I got some advice from my Mechanic/Friend regarding lubricating the 12 Volt Starters . . . . never grease the pinion gear. Apparently, grease collects dirt, grass clippings, grit, whatever is floating around, and the gear will get stuck and fail to extend or retract.

That may also apply to the 120 AC Starters; and the grease is even thicker during the winter. The thought is that the gear will glide nicely up and down without grease or oil (or dirt). The absence of the dust cap on yours may have accelerated the collection of grime.

Just my 2¢


----------



## Kiss4aFrog (Nov 3, 2013)

Maybe something in here:


----------



## AL- (Oct 27, 2014)

I'd clean and try on the machine without any lube and if that doesn.t work I'd try a bit of WD 40.


----------



## joea (Feb 7, 2015)

What is troubling me is why the gear goes back to "rest" position after a second or two, even with the power still on the motor.

I'd think it would stay out until the power was shut off.


----------



## HCBPH (Mar 8, 2011)

I have had a couple with sticking issues. Assuming the gear is not damaged, I've disassembled them and after cleaning the shaft up, used white grease on them and not had an issue.


----------



## cpchriste (Jan 19, 2014)

The gear moving out and back again sounds normal to me. It's driven out by inertia and once it reaches full shaft speed it is forced back again by the spring. Failure to engage reliably could be dirt, corrosion or a problem inside the starter rotor.

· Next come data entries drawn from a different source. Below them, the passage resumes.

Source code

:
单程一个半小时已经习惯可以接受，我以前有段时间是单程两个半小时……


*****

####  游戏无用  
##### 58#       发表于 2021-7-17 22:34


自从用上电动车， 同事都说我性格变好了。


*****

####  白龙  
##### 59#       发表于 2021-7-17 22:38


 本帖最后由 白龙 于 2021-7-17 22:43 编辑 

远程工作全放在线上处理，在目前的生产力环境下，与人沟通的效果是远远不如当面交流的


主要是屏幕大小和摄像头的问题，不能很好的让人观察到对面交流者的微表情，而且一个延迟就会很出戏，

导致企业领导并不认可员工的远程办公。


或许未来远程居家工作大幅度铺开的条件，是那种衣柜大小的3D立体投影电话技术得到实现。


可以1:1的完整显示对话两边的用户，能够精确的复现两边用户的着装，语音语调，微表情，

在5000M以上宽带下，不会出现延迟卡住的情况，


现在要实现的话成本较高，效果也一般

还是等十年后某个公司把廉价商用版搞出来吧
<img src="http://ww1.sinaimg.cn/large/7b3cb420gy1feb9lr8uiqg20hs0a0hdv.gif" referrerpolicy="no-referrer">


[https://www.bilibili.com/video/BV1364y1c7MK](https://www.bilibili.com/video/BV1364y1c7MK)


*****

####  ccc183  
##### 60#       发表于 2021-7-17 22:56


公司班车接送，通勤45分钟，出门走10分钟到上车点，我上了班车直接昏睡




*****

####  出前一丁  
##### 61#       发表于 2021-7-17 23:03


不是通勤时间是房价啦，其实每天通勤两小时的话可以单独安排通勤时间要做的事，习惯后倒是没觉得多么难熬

What really sounded problematic is: " There is a lot of play, wiggle, in the gear when it is fully extended. There is also a 1/4 inch or so of axial movement in the entire rotor as if a thrust bush was gone." I've never seen a starter that bad - so it sounds destroyed to me.


----------



## joea (Feb 7, 2015)

cpchriste said:


> The gear moving out and back again sounds normal to me. It's driven out by inertia and once it reaches full shaft speed it is forced back again by the spring. Failure to engage reliably could be dirt, corrosion or a problem inside the starter rotor.
> 
> What really sounded problematic is: " There is a lot of play, wiggle, in the gear when it is fully extended. There is also a 1/4 inch or so of axial movement in the entire rotor as if a thrust bush was gone." I've never seen a starter that bad - so it sounds destroyed to me.


I know this is really old, but . . . I lived with it for a couple seasons and now have removed the engine shroud, with the starter in place and can see that when it does not engage, the pinion is extended fully, but deflects and "rides on top" of the flywheel teeth. This is with a new pinon set. There is not a lot of axial play in the rotor of the motor, but there is a lot of play in the pinion. I did replace the pinion with a "genuine" pinion set also.


----------